#### GIVEN TASK:
Arrange the data from the line containing "Rendered at 1500 by 844 pixels." through the line containing "title Du point" as a two-column CSV headed input and output, one row per input, with its text under input and its answer under output. Put each field in quotation marks and turn every line break into a space.

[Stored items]
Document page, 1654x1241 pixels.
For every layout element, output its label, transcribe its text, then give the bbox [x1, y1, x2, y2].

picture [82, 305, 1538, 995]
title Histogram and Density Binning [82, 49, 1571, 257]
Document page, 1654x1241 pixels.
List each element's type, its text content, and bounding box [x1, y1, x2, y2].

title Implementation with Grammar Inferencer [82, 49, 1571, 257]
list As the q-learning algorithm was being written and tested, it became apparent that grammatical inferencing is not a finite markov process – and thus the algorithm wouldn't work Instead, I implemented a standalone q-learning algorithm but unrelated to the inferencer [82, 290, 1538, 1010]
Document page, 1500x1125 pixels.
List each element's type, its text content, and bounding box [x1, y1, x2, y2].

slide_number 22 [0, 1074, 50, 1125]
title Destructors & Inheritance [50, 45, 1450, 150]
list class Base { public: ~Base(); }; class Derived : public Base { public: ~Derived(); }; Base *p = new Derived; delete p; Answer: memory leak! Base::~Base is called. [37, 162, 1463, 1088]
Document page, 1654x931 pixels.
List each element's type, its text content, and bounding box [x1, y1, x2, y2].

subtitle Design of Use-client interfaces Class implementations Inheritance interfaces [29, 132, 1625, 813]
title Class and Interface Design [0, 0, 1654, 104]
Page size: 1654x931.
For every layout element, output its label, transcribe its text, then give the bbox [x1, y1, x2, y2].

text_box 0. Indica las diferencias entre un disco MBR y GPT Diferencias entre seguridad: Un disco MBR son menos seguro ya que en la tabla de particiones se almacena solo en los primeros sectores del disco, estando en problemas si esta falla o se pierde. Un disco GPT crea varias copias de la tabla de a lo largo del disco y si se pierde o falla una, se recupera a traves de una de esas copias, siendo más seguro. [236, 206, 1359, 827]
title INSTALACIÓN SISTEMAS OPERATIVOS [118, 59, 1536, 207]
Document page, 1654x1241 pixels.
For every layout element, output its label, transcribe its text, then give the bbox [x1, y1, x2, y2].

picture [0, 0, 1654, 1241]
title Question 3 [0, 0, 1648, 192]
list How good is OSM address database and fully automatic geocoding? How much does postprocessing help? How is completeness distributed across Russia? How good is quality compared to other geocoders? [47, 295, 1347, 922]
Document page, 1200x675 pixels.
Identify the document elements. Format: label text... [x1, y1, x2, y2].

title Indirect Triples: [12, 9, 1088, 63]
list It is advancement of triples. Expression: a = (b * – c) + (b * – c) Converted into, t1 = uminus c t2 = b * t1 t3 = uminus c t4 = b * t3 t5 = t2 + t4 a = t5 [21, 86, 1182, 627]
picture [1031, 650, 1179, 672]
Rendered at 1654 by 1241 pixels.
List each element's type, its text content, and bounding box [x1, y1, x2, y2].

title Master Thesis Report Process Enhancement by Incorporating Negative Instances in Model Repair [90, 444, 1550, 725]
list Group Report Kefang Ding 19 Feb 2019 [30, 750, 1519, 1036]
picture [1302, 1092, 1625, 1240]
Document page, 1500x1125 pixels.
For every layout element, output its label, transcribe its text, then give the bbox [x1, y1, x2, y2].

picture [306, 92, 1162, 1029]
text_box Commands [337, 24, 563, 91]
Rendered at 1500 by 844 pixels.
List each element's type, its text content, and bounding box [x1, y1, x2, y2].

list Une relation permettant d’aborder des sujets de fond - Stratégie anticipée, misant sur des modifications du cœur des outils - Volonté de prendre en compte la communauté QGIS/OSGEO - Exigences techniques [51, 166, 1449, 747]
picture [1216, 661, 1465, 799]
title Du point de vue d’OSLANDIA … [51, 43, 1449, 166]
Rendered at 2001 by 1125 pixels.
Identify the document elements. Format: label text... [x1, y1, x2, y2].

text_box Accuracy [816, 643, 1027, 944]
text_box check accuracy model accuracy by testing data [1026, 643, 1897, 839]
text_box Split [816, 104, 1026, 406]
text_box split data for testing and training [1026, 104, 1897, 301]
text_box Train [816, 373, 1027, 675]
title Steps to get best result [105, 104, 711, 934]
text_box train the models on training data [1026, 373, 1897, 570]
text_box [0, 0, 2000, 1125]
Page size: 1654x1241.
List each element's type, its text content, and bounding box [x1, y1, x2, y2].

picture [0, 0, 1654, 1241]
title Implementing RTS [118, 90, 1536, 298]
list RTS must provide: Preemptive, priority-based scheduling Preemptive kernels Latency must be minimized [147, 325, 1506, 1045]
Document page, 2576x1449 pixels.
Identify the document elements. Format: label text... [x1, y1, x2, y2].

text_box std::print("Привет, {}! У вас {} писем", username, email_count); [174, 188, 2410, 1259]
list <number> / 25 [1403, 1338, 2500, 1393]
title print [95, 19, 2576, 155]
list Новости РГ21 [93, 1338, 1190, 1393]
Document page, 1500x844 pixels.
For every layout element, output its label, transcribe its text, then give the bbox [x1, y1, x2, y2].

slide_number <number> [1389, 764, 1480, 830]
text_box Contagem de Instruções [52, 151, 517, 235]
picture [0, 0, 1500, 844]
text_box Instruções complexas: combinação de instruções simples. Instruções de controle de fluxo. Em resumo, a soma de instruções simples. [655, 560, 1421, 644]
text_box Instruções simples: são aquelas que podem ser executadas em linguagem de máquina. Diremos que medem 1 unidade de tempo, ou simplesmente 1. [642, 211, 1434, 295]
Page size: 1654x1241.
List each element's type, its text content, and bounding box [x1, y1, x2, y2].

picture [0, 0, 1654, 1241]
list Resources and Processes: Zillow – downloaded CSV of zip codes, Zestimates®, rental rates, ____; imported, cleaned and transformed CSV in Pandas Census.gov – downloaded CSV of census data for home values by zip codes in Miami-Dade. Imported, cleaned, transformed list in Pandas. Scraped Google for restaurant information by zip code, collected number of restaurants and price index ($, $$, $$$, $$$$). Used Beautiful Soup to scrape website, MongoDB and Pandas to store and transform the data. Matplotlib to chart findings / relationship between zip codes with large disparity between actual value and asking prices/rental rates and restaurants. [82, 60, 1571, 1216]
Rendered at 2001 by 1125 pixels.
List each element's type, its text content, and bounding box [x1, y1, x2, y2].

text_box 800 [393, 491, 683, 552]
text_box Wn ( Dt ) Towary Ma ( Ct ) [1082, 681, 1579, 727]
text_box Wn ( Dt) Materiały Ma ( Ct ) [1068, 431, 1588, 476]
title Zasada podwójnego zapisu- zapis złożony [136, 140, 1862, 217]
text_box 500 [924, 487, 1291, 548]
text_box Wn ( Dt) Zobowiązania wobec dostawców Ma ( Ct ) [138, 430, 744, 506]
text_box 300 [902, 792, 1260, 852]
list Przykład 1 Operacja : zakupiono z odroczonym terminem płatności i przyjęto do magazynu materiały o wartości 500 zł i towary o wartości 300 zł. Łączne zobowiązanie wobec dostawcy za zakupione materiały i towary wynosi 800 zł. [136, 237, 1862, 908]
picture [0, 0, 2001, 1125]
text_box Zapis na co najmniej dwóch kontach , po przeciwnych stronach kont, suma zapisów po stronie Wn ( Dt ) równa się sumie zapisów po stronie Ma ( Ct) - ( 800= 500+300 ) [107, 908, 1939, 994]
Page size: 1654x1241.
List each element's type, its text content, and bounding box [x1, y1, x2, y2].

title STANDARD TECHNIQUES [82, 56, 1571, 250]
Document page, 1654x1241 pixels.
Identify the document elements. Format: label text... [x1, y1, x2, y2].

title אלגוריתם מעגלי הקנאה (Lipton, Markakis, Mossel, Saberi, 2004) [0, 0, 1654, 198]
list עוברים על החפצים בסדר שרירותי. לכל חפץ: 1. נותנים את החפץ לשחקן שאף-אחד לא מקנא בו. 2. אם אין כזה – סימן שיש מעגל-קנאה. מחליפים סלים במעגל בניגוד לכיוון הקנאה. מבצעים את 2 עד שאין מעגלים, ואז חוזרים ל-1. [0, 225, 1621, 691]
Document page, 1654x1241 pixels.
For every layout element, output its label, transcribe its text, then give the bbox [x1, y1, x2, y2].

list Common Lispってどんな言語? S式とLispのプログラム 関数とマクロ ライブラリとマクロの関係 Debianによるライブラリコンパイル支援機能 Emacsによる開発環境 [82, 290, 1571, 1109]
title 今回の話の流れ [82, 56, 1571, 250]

#### FINISHED ANSWER:
input,output
"Rendered at 1500 by 844 pixels. List each element's type, its text content, and bounding box [x1, y1, x2, y2].","list Une relation permettant d’aborder des sujets de fond - Stratégie anticipée, misant sur des modifications du cœur des outils - Volonté de prendre en compte la communauté QGIS/OSGEO - Exigences techniques [51, 166, 1449, 747] picture [1216, 661, 1465, 799] title Du point de vue d’OSLANDIA … [51, 43, 1449, 166]"